Similar to the SWCRFSUR, the error in the SWCRFTOA estimates considering no cloud bottom is not as obvious (Fig. 9b). However, it is inferred that the SWCRFTOA tends to be overestimated if the cloud base is not considered in the estimation of cloud forcing, especially under Scenario 1. The relative deviations of the SWCRFTOA under Scenario 1 from that under Scenario 0 is nearly 6.1%, which demonstrates that an accurate cloud base is more essential to the SWCRFTOA than to the SWCRFSUR.
In stark contrast to the SWCRFSUR and the SWCRFTOA, the magnitudes of estimated SWCRFATM under different profile scenarios of COD differ greatly (Fig. 9c). Given the lack of consideration of an accurately described cloud bottom, the SWCRFATM is expected to be underestimated. The possible reason is that the true cloud bottom would be overestimated if the cloud base is not considered in the calculation of the SWCRFATM, which would reduce the multiple scattering and absorption of solar radiation between the surface and cloud layer, ultimately resulting in an underestimate of the SWCRFATM.
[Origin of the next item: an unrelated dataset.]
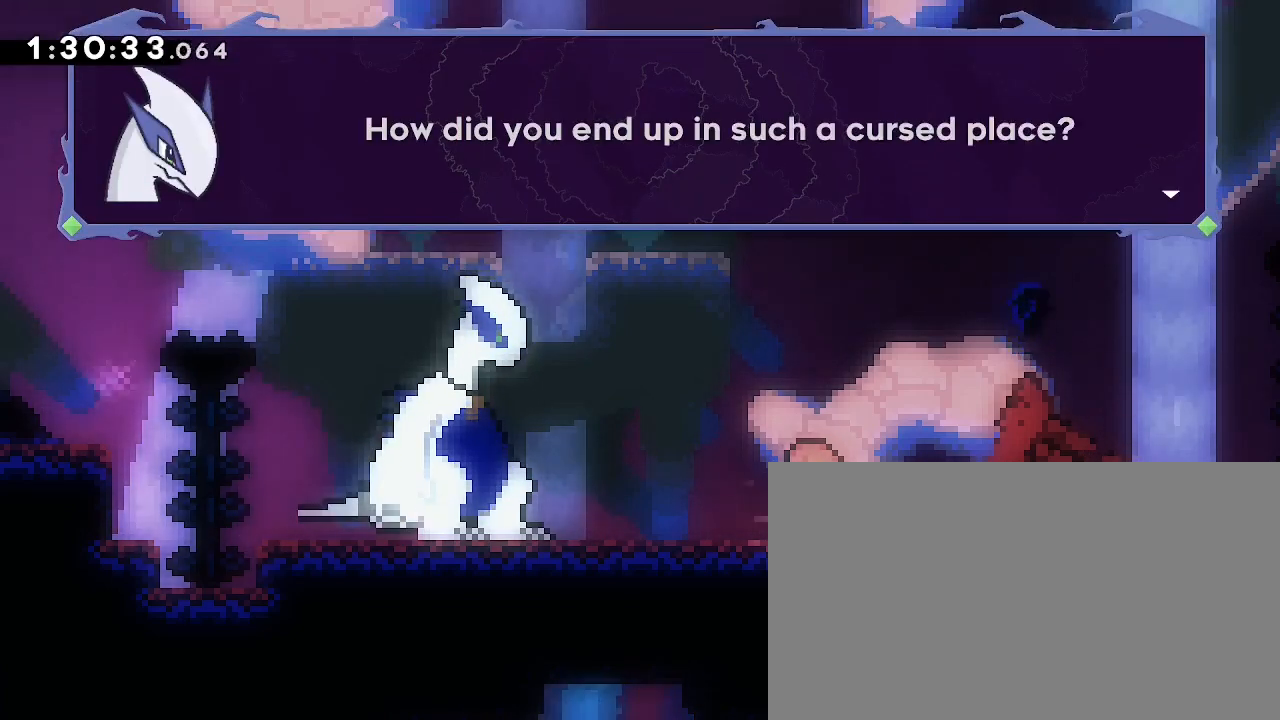
{"buttons": [], "left_stick": "center", "right_stick": "center", "events": []}
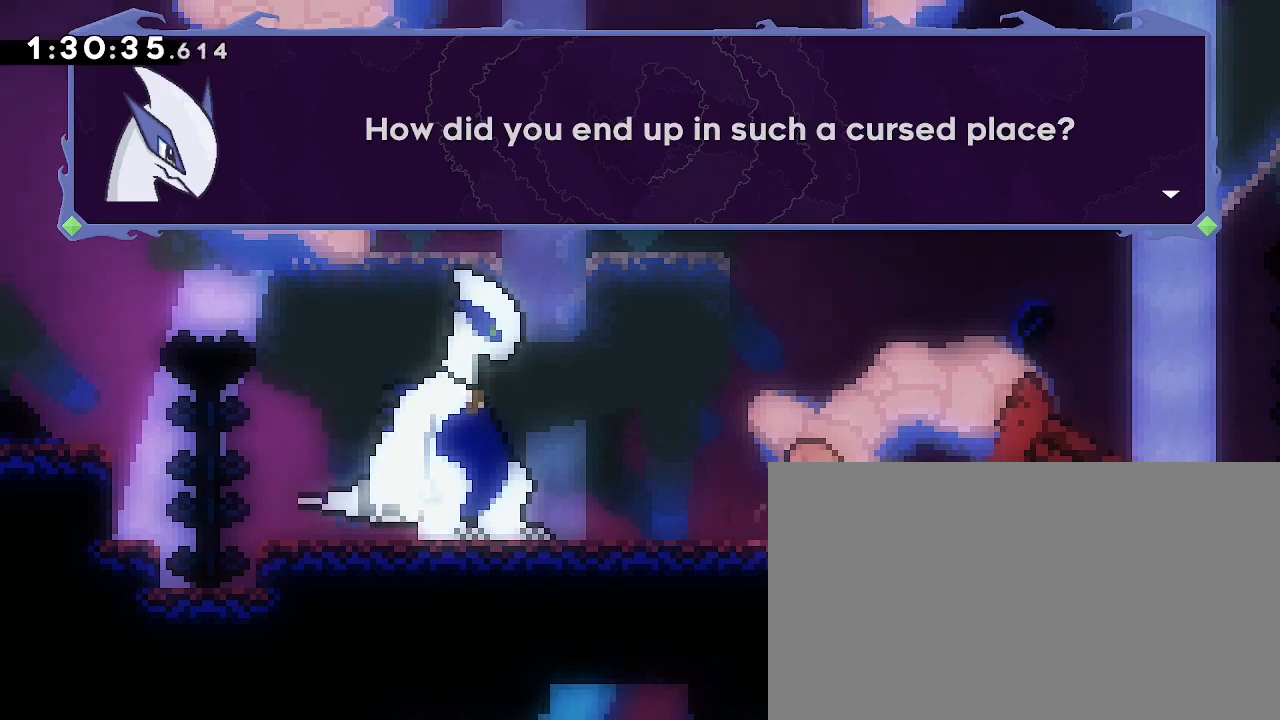
{"buttons": [], "left_stick": "center", "right_stick": "center", "events": [[267, "A", "down"], [300, "A", "up"], [467, "A", "down"], [500, "A", "up"]]}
The absolute (relative) discrepancy of the SWCRFATM between Scenario 0 and Scenarios 1?3 reaches up to 9.61 (57%), 5.43 (42%), and 4.82 (40%) W m-2, suggesting that the influence of cloud base on the SWCRFATM estimate under Scenario 1 is much larger compared to that under Scenario 2 and 3. This could be likely associated with the multiple scattering and absorption of solar radiation. With the assumption of a two-point COD vertical distribution, the multiple scattering and absorption of solar radiation become strongest, which allows more solar radiation to be absorbed by the clouds, resulting in a commensurate increase of the SWCRFATM. Overall, the SWCRFATM estimates without using cloud base as input are considerably lower than those that use the cloud base, indicating the importance of using an in situ observed cloud base for an accurate calculation of the SWCRFATM.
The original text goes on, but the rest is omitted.